By Jennifer Peltz
Mayor Michael Bloomberg is leaving the nation's biggest mayoral job with a glowing view of cities' future but a stern warning that they face a serious threat: public worker pension and health care costs and the politics around them.
"It's clear that the golden age of the suburb is over, and it's being replaced by a new urban renaissance" in which cities are magnets for people and pioneers in policy, Bloomberg told The Economic Club of New York during what was envisioned as the last major speech of his 12-year tenure.
But "we cannot blind ourselves to the obstacles that stand in the way ... a growing fiscal crisis that, if nothing is done, will extract a terrible toll," he said.
Bloomberg has said previously, including in a major speech this summer, that rising pension and health care costs imperil progress in New York and other cities. But he painted the issue Wednesday in dramatic terms, lashing out at what he called a "fiscal straitjacket" for cities and a "labor-electoral complex that has traditionally stymied reform."
While labor leaders' job is to protect their members' interests, government officials need to protect society's future, but "the future that most elected officials worry most about is their own," he said, adding that re-election-minded officials become "prisoners to the labor contracts of yesteryear."

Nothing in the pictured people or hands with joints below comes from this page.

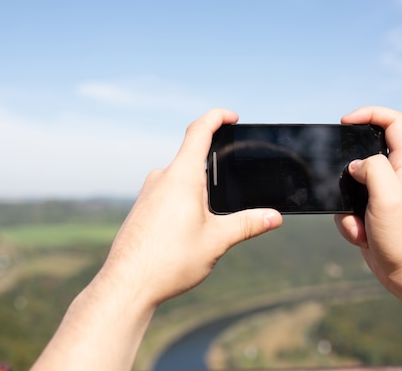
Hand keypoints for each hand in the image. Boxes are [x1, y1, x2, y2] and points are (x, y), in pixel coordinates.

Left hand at [99, 108, 282, 305]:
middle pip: (193, 158)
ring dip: (200, 190)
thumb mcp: (217, 240)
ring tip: (210, 220)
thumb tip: (274, 217)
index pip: (199, 131)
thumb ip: (248, 224)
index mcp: (182, 176)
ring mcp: (149, 192)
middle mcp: (162, 178)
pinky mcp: (142, 208)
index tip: (232, 117)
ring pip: (180, 179)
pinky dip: (184, 201)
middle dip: (216, 170)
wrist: (126, 285)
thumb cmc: (169, 260)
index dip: (217, 117)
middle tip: (232, 190)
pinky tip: (189, 229)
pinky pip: (167, 193)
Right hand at [334, 107, 401, 292]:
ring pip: (350, 182)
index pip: (393, 121)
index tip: (345, 122)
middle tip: (343, 182)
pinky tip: (362, 236)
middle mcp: (397, 175)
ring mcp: (384, 194)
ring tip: (361, 223)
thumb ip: (371, 168)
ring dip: (346, 204)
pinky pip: (347, 207)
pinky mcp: (373, 212)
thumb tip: (354, 165)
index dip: (368, 114)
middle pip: (365, 152)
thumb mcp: (388, 195)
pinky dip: (349, 222)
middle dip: (348, 171)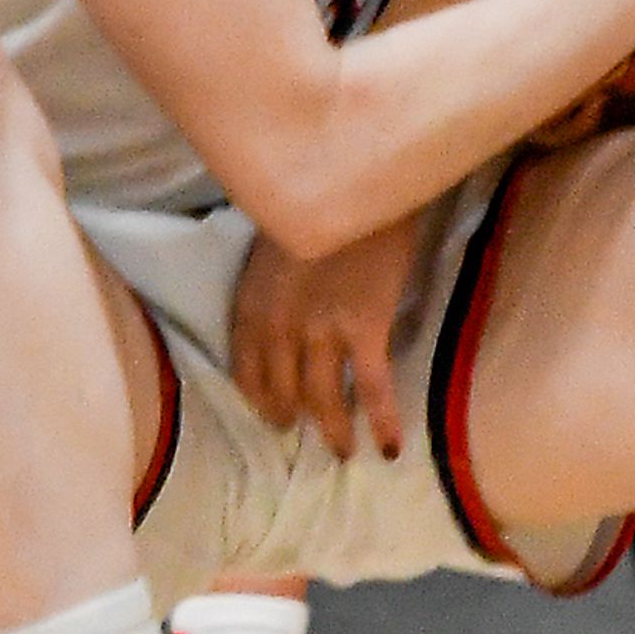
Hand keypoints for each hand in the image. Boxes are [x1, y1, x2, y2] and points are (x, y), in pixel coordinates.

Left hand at [230, 213, 423, 457]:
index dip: (258, 398)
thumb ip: (275, 279)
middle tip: (303, 433)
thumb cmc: (315, 198)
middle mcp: (278, 329)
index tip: (270, 412)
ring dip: (334, 430)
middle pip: (282, 390)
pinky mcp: (365, 331)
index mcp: (251, 305)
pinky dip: (382, 420)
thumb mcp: (276, 241)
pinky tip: (389, 447)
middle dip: (290, 417)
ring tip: (344, 451)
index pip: (246, 369)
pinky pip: (373, 388)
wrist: (351, 181)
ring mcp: (322, 334)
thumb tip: (289, 295)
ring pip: (324, 398)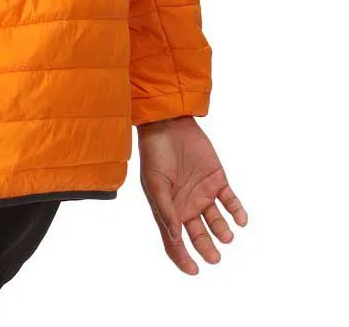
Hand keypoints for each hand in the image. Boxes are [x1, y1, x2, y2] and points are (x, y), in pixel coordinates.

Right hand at [137, 115, 247, 274]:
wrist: (168, 125)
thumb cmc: (155, 153)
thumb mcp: (155, 183)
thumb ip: (166, 210)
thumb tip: (176, 237)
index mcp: (168, 208)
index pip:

Bloomberg has been locked in an increasingly bitter clash with unions in recent years, during which contracts with virtually all city workers have been allowed to lapse as he pressed for employees to forgo back raises and pay more for health insurance. He says the city can't afford to do otherwise; union leaders have said he's unfairly trying to squeeze workers when the city has ended recent budget years with surpluses.
Especially since Detroit's recent bankruptcy, mayors in many cities around the country have begun pushing to change the pensions that have long been seen as a prized — sometimes the primary — benefit of government jobs. Some have proposed replacing or reducing traditional pensions in favor of what are called defined-contribution plans, like a 401(k), at least for new employees.
Bloomberg suggests New York City employees should have a choice between the two types of plans.
In New York, the annual pension cost has risen from about $1.5 billion a year to $8.2 billion a year in 12 years, draining money that could otherwise have gone to affordable housing, tax cuts, schools or a host of other purposes, Bloomberg said. And health insurance costs have doubled since 2002, to $6.3 billion this year, he said this summer.
Bloomberg, a billionaire businessman Democrat-turned-Republican-turned-independent, leaves office Dec. 31. His successor, Democratic Mayor-elect Bill de Blasio, hasn't said what he aims to do about the expired contracts, the potentially billions of dollars in back raises that unions are seeking or the problem of pension and health costs.